## Work request:
From the listing below, output the lines between the one with "index tip: (224, 156)" and the one with "thumb ip: (168, 38)", including those two, and nothing else. Pictures are not copied.

## Supplied material:
◆ ◆ ◆ ◆ ◆

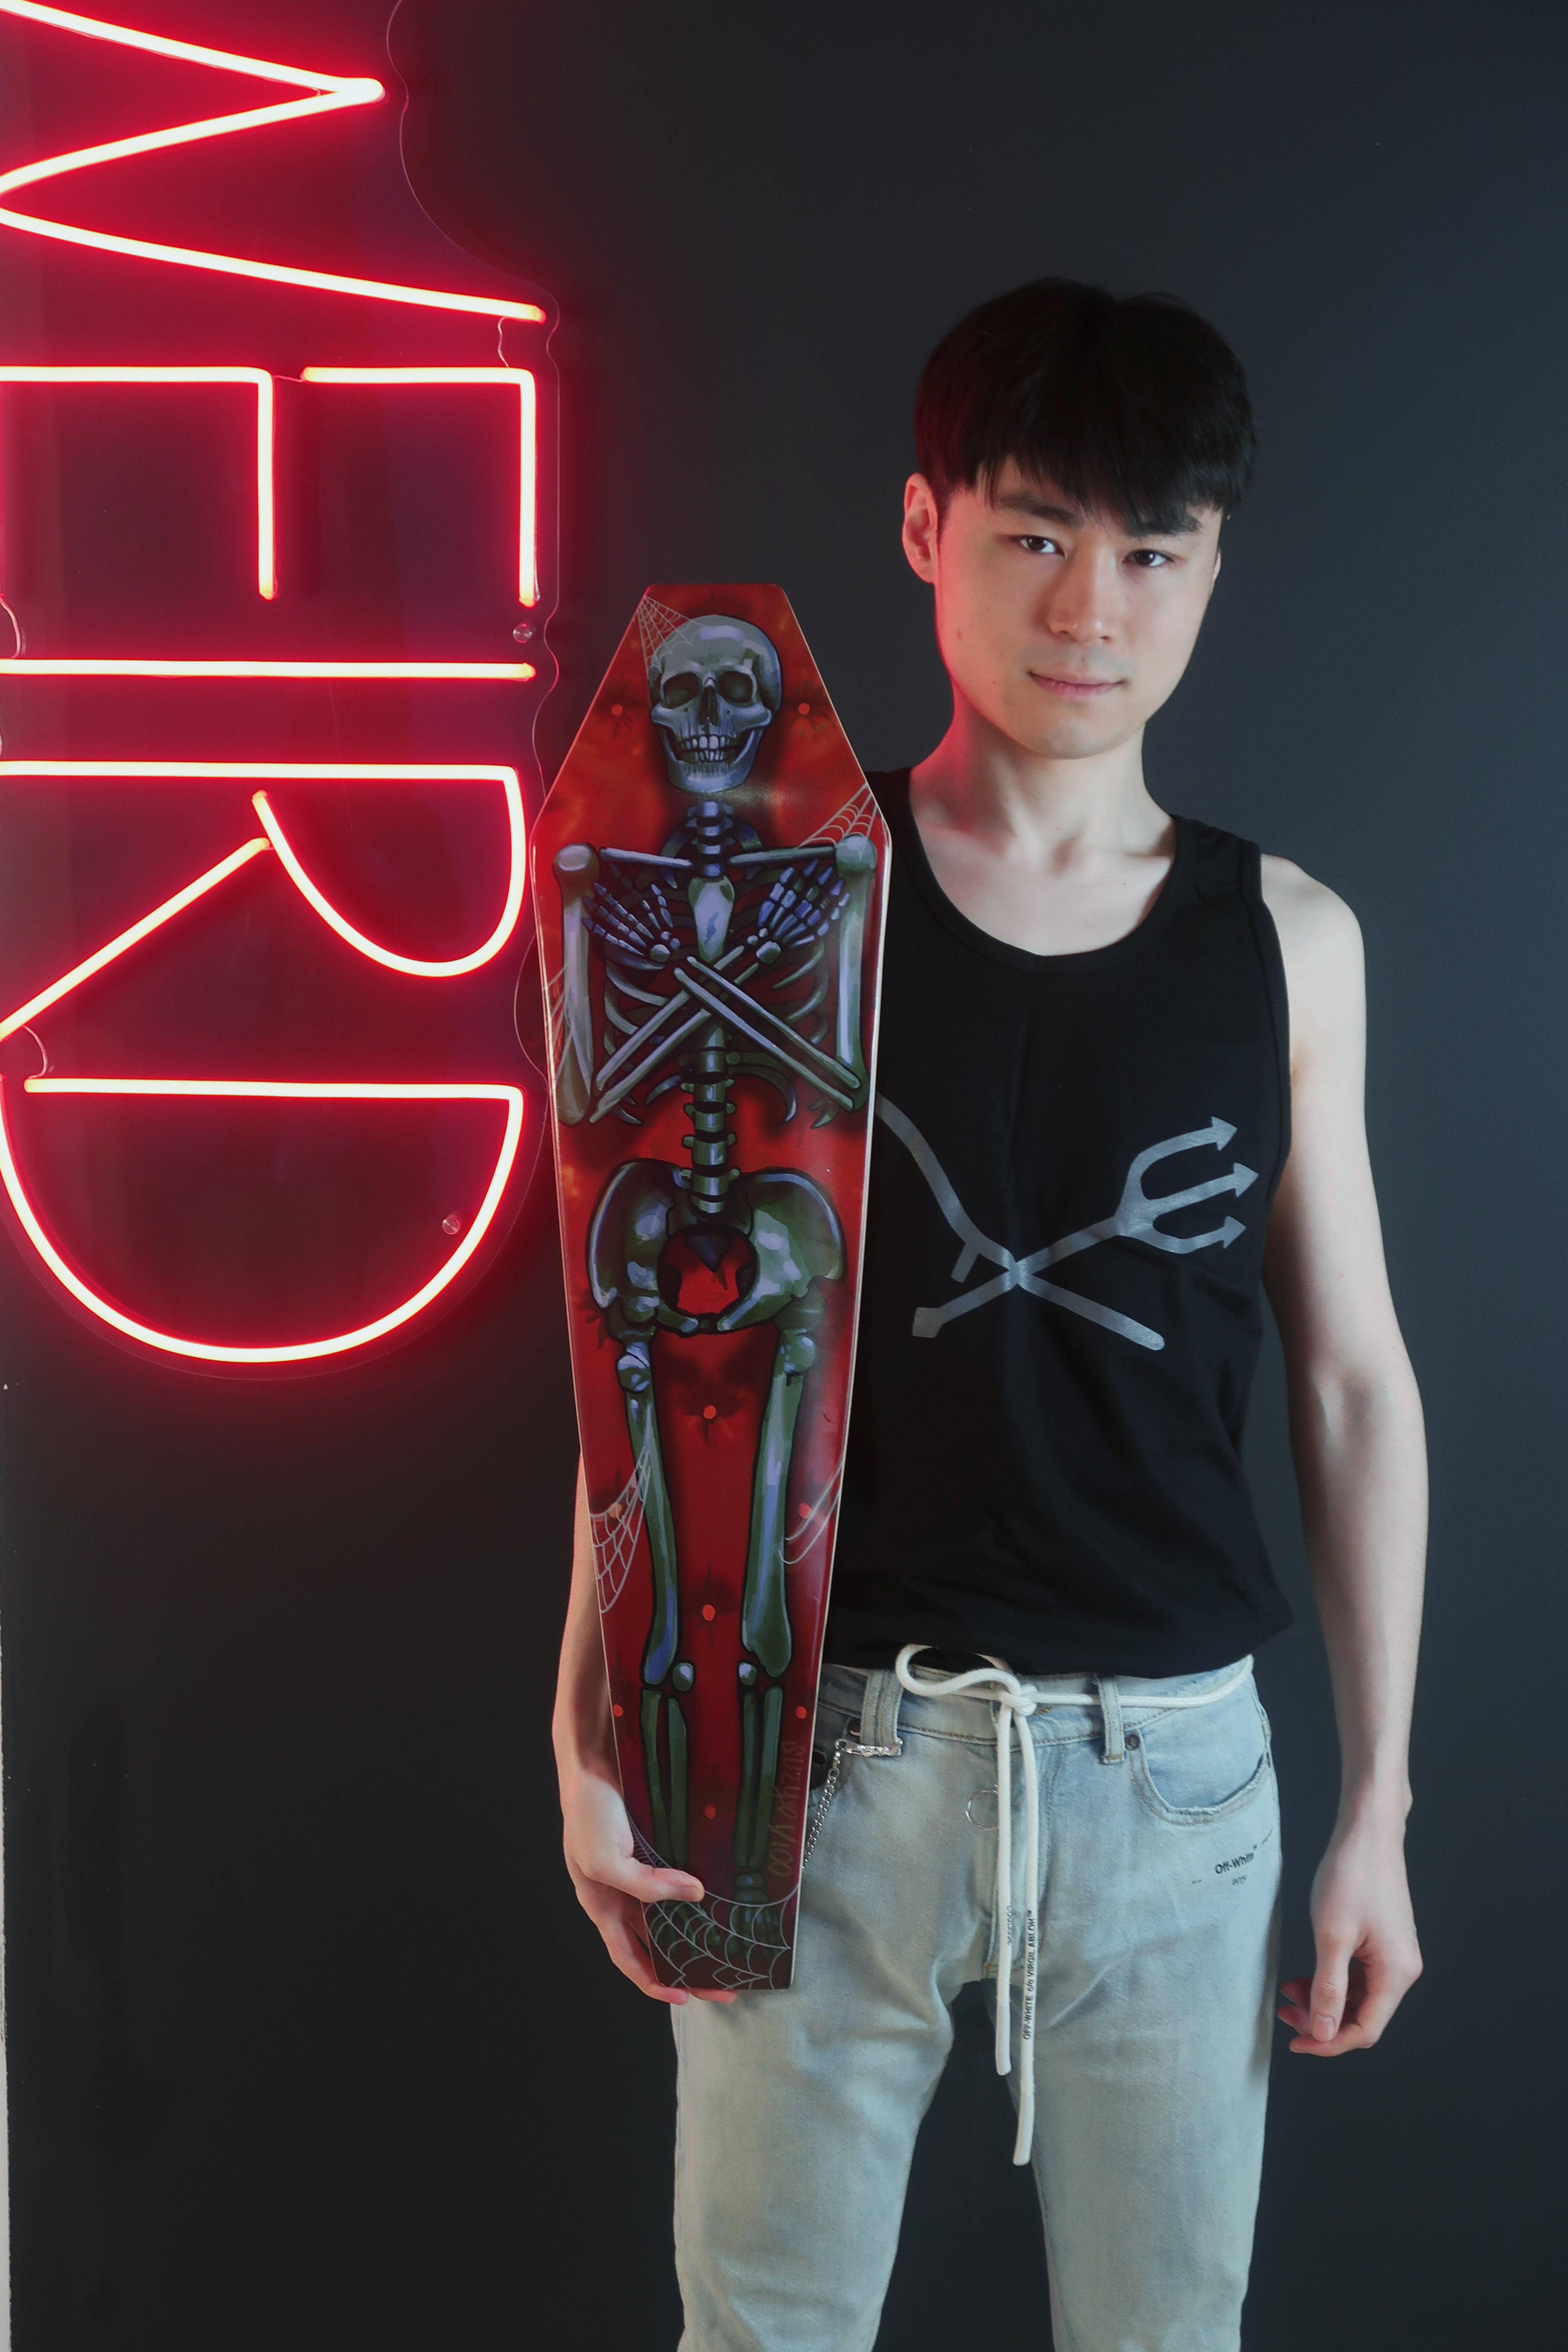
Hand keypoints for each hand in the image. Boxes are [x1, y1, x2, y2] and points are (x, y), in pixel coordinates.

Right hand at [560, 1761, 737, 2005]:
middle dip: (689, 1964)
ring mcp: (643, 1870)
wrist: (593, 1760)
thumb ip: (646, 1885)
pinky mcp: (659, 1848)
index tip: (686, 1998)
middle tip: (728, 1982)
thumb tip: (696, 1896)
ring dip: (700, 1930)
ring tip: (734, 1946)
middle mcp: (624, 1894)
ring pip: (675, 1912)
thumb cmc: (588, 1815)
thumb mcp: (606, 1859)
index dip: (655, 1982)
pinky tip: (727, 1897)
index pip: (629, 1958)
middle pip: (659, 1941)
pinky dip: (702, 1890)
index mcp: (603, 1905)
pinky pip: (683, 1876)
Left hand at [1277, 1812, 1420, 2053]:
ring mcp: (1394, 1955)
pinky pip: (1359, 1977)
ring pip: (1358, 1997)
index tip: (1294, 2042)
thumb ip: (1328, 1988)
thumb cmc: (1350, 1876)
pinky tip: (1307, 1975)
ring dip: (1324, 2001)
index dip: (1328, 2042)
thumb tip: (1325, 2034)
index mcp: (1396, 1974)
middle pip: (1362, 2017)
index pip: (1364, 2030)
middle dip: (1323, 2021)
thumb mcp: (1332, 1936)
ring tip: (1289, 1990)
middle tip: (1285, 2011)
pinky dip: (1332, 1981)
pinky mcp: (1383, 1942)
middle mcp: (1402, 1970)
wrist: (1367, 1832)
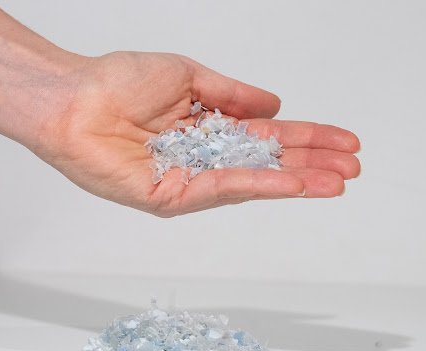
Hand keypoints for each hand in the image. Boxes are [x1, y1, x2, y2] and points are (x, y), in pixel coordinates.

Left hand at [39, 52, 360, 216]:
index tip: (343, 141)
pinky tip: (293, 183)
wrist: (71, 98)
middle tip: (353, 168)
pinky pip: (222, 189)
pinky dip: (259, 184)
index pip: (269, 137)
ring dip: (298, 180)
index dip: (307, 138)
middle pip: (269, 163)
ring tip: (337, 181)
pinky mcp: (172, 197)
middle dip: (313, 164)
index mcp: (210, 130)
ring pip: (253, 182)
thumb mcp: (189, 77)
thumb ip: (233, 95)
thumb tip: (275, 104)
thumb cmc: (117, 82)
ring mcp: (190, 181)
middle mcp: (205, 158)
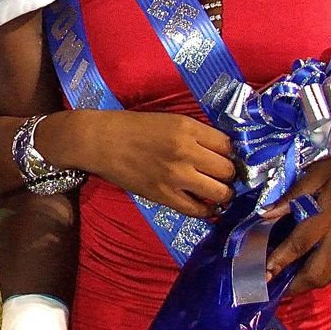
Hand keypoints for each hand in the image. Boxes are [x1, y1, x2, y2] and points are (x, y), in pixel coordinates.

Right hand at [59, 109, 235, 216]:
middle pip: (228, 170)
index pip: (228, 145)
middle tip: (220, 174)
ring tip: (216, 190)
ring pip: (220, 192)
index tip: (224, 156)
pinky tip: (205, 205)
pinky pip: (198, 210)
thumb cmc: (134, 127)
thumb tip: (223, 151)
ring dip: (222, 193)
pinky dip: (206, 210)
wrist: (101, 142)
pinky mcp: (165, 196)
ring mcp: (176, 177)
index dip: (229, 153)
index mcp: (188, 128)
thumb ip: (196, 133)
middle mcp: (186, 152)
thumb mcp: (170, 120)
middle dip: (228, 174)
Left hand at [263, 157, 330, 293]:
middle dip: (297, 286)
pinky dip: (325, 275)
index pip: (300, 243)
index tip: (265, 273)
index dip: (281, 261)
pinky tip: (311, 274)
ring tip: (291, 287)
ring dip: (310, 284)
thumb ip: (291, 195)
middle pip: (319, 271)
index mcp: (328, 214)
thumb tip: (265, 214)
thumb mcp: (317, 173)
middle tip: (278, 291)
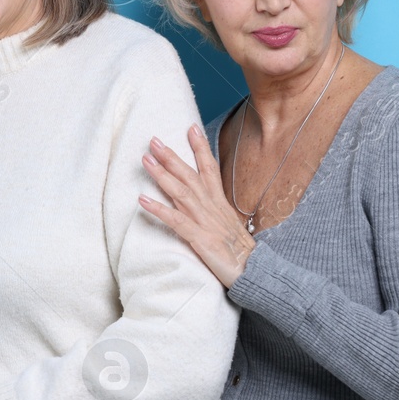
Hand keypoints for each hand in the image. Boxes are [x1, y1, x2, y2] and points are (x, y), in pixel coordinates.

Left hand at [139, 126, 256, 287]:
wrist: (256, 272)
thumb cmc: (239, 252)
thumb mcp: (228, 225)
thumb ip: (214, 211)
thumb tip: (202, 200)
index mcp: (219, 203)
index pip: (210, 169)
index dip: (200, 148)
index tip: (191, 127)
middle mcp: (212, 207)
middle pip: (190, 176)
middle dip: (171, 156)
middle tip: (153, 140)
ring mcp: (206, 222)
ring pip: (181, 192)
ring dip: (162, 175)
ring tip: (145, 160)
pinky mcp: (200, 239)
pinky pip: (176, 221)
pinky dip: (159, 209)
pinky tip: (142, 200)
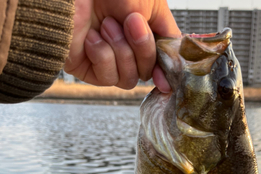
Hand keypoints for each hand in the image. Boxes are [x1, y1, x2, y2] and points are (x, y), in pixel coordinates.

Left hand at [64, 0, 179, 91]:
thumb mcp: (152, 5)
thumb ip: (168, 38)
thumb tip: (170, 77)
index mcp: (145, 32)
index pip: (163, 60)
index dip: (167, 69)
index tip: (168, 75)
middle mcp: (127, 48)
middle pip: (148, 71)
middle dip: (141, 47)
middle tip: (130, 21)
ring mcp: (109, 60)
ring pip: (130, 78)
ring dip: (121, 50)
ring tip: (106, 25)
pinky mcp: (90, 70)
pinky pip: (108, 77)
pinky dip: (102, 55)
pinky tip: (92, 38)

◆ ◆ ◆ ◆ ◆

## Solution:
index tip: (224, 156)
pinky tip: (205, 205)
pinky pip: (198, 210)
thumb cmc: (134, 127)
thumb tip: (223, 151)
ring dip: (222, 193)
pinky dip: (206, 210)
wrist: (101, 142)
pinky mcp: (165, 196)
ring mcp: (176, 177)
index dip: (229, 153)
index mcp: (188, 128)
thumb ip: (196, 133)
middle mcp: (186, 152)
thumb mcp: (170, 120)
middle dip: (228, 174)
Left hand at [263, 157, 330, 293]:
middle dip: (297, 286)
pinky dip: (325, 275)
index pip: (300, 243)
index tip: (265, 273)
index dip: (281, 261)
pinky tip: (311, 274)
ring tip: (291, 287)
ring dip: (310, 284)
thumb ip: (291, 195)
middle pip: (319, 271)
index mcp: (328, 214)
thumb tip: (265, 214)
thumb mcp: (317, 173)
middle tip: (278, 291)
Hand keypoints for each hand in the image. Boxes are [x1, y1, x2, y2] and points are (x, y), in pixel coordinates.

Left hand at [139, 126, 256, 287]:
wrist: (256, 272)
thumb cmc: (239, 252)
thumb mcp: (228, 225)
thumb ip: (214, 211)
thumb tip: (202, 200)
index mcp: (219, 203)
index pip: (210, 169)
index dip: (200, 148)
index tip: (191, 127)
middle mcp: (212, 207)
middle pip: (190, 176)
middle dip: (171, 156)
middle tip: (153, 140)
ring mcp: (206, 222)
ring pip: (181, 192)
ring dip: (162, 175)
ring tip: (145, 160)
pinky mcp: (200, 239)
pinky pip: (176, 221)
pinky dip: (159, 209)
pinky tip: (142, 200)
Hand keypoints for each hand in the image. Boxes are [x1, y1, x2, y2] and points are (x, y), in pixel coordinates.

Left hand at [64, 0, 179, 91]:
thumb mcp: (152, 5)
thumb ip: (168, 38)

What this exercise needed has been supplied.